Other credits include Doctor Who story Planet of the Daleks (1973), The Spoils of War (1980-1981), A.D. (1985), Don't Wait Up (1983-1990), Charles and Diana: Unhappily Ever After (1992), AKA (2002), A Good Woman (2004), The Best Man (2005), Miss Potter (2006), 1st Night (2010), and Anatomy of a Scandal (2022).

==Early life==
How was born in 1950, the youngest of three children of Major Robert Boothby How, an officer in the Black Watch, and his wife Virginia Ruth Primrose Hughes-Onslow, the only daughter of Oliver Hughes-Onslow, a barrister. Her parents divorced in 1953. After training at the Webber Douglas Academy of Dramatic Art, where she won the Rodney Millington Award, she spent several years in provincial theatre.

==Career==
How's first screen credit came in 1973, in the Doctor Who story Planet of the Daleks. Other credits include two series of The Spoils of War (1980-1981), War and Remembrance, A.D. (1985), Anglo-Saxon Attitudes (1992), The Cazalet Chronicles, Zoya, playing another famous mistress, Camilla Parker Bowles, in the TV movie Charles and Diana: Unhappily Ever After (1992). How has also appeared in The Citadel, Midsomer Murders, Judge John Deed, Byron, Bad Girls, Love Soup, Armadillo, Agatha Christie's Poirot, Daniel Deronda, and as Helen alongside Nigel Havers in four series of the sitcom Don't Wait Up (1983-1990),, Love in a Cold Climate (2001), and Anatomy of a Scandal (2022).

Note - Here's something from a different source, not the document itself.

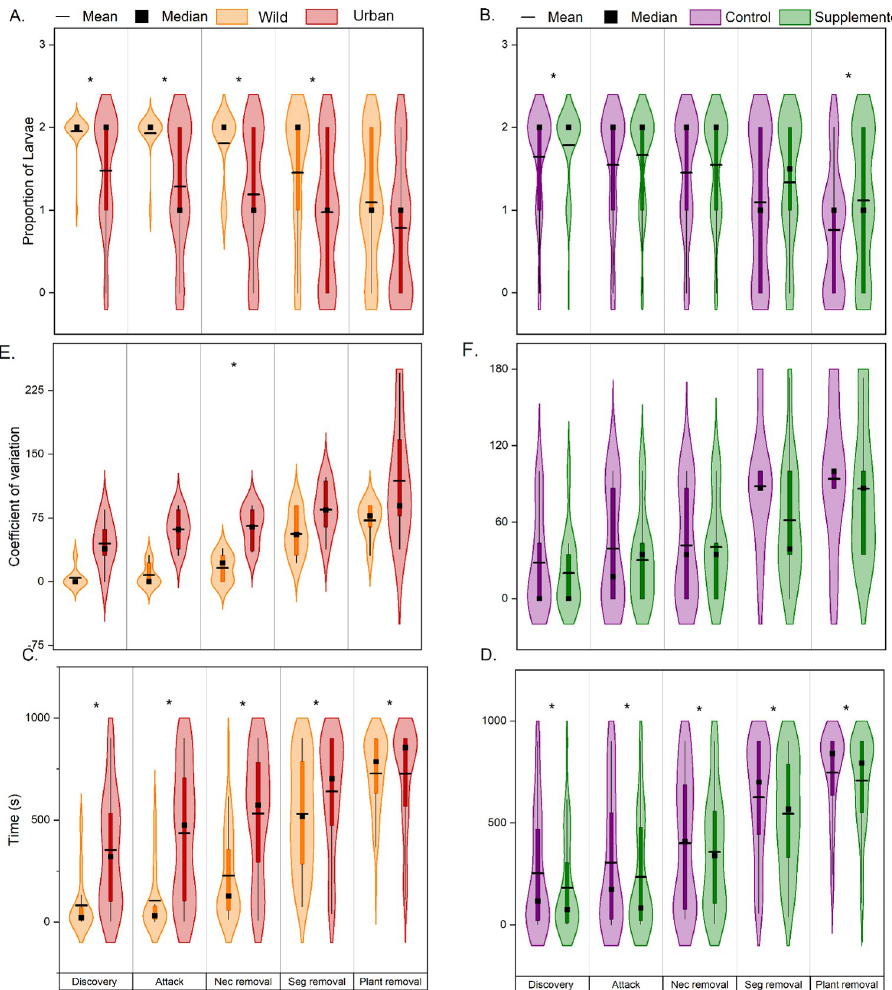
Fig 3. Variation in ant behaviors across sites with different levels of urbanization (left panels) and nectar supplements vs . control plants (right panels). (A, B) The number of D . melanogaster proxy prey that ants discovered, attacked, or removed (from nectaries, segments, and whole plants); (C, D) the relative time it took ants to perform these behaviors; (E, F) the CV for number of proxy prey that were subject to each behavior. Violin plots are as described in Fig 1C. Factors with asterisks were significantly different according to the relative statistical test (P < 0.05). discover proxy prey in wildland sites than in urban sites (Fig 3A; Table 1; ANCOVA: F = ST = 0.0014) and 8% more likely to discover proxy prey on supplemented plants than 14.46, P ST on control plants (Fig 3B, Table 1, ANCOVA: F = 6.37, P = 0.0138). Site type and ant TRT TRT species significantly affected the proportion of proxy prey that ants attacked. Ants in wildland sites were ~33% more likely to attack proxy prey than in urban sites (Fig 3A, ANCOVA, F = ST 11.37, P = 0.0025). While significant, ant species identity had a lower effect size than that of ST site type (ANCOVA, F = 1.83, P = 0.0284). Site type was the only factor that significantly TRT AS affected the proportion of proxy prey that ants removed from nectaries, and desert ants were ~34% more likely to remove proxy prey from nectaries (Fig 3A, ANCOVA, F = 8.38 P = ST ST 0.0059). Again, site type was the only factor that significantly affected the proportion of proxy prey that ants removed from segments; ants were 33% more likely to remove proxy prey from segments in desert sites (Fig 3A, ANCOVA: F = 4.38, P = 0.0378). Unlike previous ST ST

Her films include AKA (2002), A Good Woman (2004), The Best Man (2005), Miss Potter (2006) and 1st Night (2010).

In the West End, she has appeared for the Royal Shakespeare Company in The Return of A. J. Raffles (1975-1976), as Larita in Noël Coward's Easy Virtue (1988-1989) at the Garrick, the original cast of Don't Dress for Dinner at the Apollo (1991-1997), Home and Beauty (2002-2003) at the Lyric, Top People at the Ambassadors Theatre, she played Lady Punnett in Half a Sixpence, which opened in the Noël Coward Theatre on 17 November 2016 and had its last performance on Saturday 2 September 2017 after 347 performances.

In 2009, How appeared as a finishing school teacher in a commercial for Go Compare insurance, while in March 2010 she appeared briefly as hospital executive Zara Merrick in the BBC1 drama series Casualty. In 2014, she played the role of Joan Rogerson in Fatal Attraction at the Theatre Royal Haymarket. In 2018, she played the role of Florence Boorman in Her Naked Skin at the Salisbury Playhouse.

==Personal life==
In 1977, How married actor Mark Burns; they had a son, Jack, in 1981 and divorced in 1983. She later married actor Richard Durden, in 1996.

She has been chairwoman of the charity the Theatrical Guild since 2011, having been involved with the committee for many years.